• _ÜBUNGSTEXT_:
>>>

Truhe, Kasten, Lade oder Koffer?

Seit 1903 befindet sich ein Kutschenkoffer aus adligem Besitz in der Sammlung des Stadtmuseums Berlin. Im Zuge einer Masterarbeit im Fachbereich der Konservierung und Restaurierung von archäologisch-historischem Kulturgut an der Hochschule für Technik und Wirtschaft Berlin wurde der Koffer erstmals erforscht.

von Luise Tschirner

Unter der Fragestellung „Truhe, Kasten, Lade oder Koffer?“ wurde der Kutschenkoffer aus der Möbelsammlung des Stadtmuseums Berlin mithilfe materialtechnologischer und kunsthistorischer Untersuchungen typologisiert. Zusätzlich wurde ein Konservierungs- und Restaurierungskonzept für einen langfristigen Erhalt erstellt. Die wissenschaftliche Arbeit trug zu einer Wertsteigerung des Objekts innerhalb der Sammlung des Stadtmuseums Berlin bei.

<<<

• _ZU BEARBEITENDE AUFGABEN_:
1: Prüfen Sie, ob die folgenden Aussagen mit dem Text über den Kutschenkoffer übereinstimmen. Antworten Sie jeweils mit Ja oder Nein und belegen Sie dies mit den entscheidenden Worten des Textes als wörtlichem Zitat: (a) Der Koffer gehört seit 1903 zur Sammlung des Stadtmuseums Berlin. (b) Der Koffer war vor der Masterarbeit bereits mehrfach untersucht worden. (c) Im Rahmen der Arbeit wurde ein Konzept für Konservierung und Restaurierung erstellt.
2: Führen Sie den Text über den Kutschenkoffer im Anschluss an seinen letzten Satz weiter.

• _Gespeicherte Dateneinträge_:

>>>

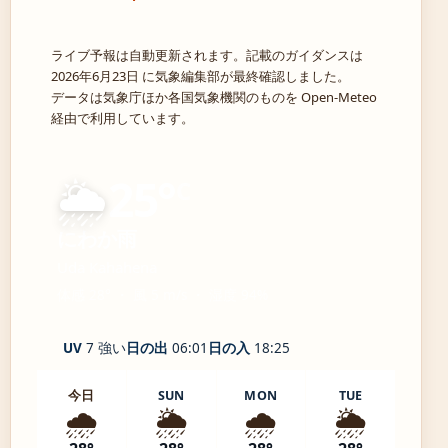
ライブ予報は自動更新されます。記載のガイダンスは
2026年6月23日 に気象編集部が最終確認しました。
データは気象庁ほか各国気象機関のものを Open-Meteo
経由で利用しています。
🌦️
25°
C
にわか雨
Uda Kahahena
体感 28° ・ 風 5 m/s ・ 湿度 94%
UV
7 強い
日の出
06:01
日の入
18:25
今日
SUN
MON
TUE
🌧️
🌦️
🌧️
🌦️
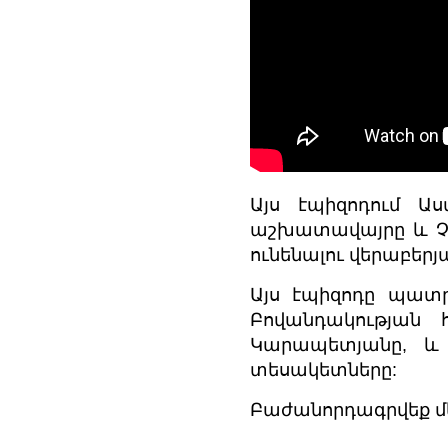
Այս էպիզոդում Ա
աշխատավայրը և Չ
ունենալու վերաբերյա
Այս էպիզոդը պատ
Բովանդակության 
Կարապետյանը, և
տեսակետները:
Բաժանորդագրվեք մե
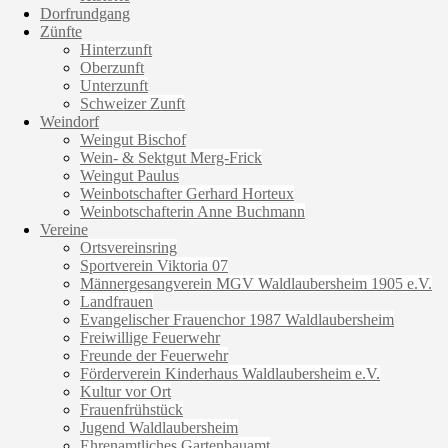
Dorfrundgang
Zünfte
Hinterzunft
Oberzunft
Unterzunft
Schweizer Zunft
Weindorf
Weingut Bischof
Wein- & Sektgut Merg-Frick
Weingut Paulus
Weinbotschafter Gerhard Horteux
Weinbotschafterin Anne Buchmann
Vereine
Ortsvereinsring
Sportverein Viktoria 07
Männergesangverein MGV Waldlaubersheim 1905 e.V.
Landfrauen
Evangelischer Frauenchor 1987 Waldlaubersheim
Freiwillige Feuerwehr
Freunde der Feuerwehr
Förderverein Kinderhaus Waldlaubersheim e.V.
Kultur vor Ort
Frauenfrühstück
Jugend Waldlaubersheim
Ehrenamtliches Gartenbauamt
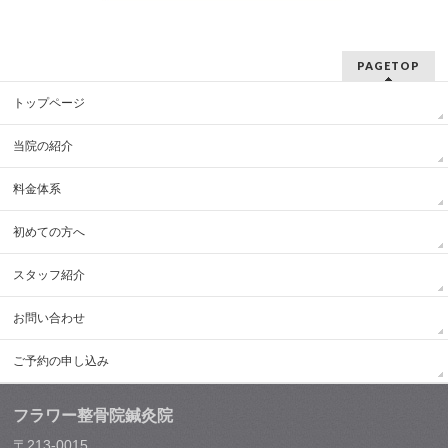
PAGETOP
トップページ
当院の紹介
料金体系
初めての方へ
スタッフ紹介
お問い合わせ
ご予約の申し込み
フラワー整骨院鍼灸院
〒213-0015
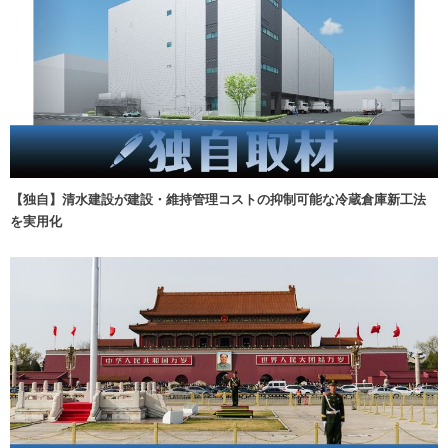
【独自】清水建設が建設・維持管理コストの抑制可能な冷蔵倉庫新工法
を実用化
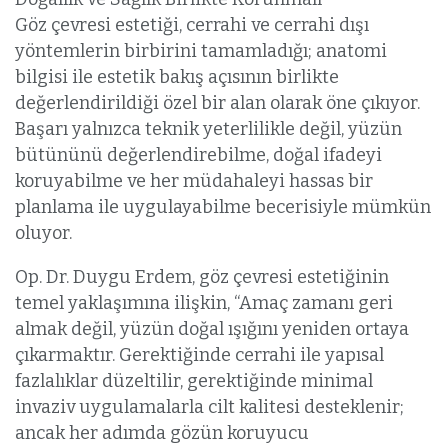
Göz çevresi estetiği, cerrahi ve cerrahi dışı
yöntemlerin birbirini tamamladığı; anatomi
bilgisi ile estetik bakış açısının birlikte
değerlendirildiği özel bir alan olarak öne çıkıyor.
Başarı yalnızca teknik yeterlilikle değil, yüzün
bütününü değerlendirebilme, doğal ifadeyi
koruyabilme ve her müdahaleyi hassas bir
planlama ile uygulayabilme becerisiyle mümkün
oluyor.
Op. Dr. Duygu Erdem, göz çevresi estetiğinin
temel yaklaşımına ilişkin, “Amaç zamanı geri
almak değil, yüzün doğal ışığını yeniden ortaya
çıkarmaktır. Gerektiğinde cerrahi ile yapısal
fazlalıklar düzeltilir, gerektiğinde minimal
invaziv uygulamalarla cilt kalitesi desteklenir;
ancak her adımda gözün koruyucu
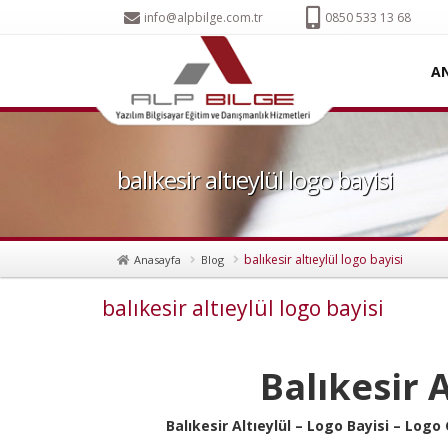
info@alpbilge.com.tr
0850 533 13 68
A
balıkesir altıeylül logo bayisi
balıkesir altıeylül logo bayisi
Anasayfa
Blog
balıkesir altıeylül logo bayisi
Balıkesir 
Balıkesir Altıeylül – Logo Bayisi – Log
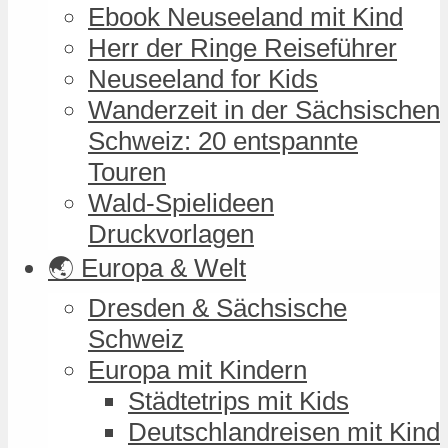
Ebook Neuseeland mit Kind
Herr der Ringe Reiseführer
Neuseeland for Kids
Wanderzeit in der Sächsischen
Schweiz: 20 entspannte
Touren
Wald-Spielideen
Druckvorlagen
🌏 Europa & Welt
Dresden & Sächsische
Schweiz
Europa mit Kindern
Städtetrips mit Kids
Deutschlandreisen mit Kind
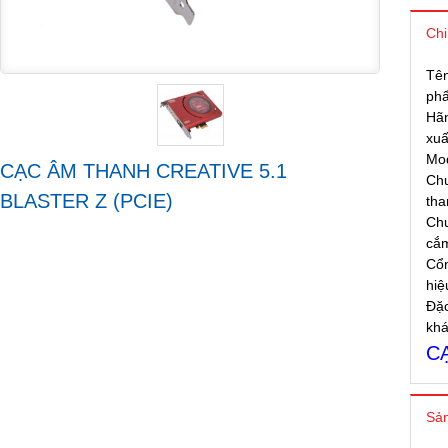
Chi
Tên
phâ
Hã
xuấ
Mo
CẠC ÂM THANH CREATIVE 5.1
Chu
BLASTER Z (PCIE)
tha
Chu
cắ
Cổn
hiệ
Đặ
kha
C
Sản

<<<

• _LÖSUNGEN_:
1:
(a) Ja: „Seit 1903 befindet sich ein Kutschenkoffer aus adligem Besitz in der Sammlung des Stadtmuseums Berlin.“
(b) Nein: „wurde der Koffer erstmals erforscht“
(c) Ja: „Zusätzlich wurde ein Konservierungs- und Restaurierungskonzept für einen langfristigen Erhalt erstellt.“

2:
Das Objekt: der Koffer

Die Haare des Seehundfells sind fast gänzlich durch Alterung, Abnutzung und Fraßschäden von Insekten verloren, weshalb der Fellbezug nicht mehr wie Fell, sondern vielmehr wie Leder erscheint. Eisenbänder, ein Schloss und eine Vorhangschlosssicherung sichern das Behältnis. Der Innenraum weist eine mehrfarbige Papierauskleidung auf. Die Deckelkanten beherbergen einen Spritzschutzstreifen aus Textil und Leder. Ein Zollsteuersiegel sowie weitere vier Siegel mit Löwendarstellung sind auf dem Deckel aufgebracht.

Die Anordnung der vier Siegel mit teils darunterliegendem Gewebe und eckigen Ausbrüchen lassen vermuten, dass sie jeweils die Ecken eines Kuverts fixiert haben könnten. Ebenso ist das Vorhandensein einer Schnur vorstellbar, das unter dem Siegel mit dem Schriftzug „Zollsteuer“ auflag und zur Verschnürung des Koffers diente. Der Koffer wurde in und um Berlin genutzt, was sich durch die Beschriftung „Berlin No. 3“ unter dem Boden bestätigen lässt.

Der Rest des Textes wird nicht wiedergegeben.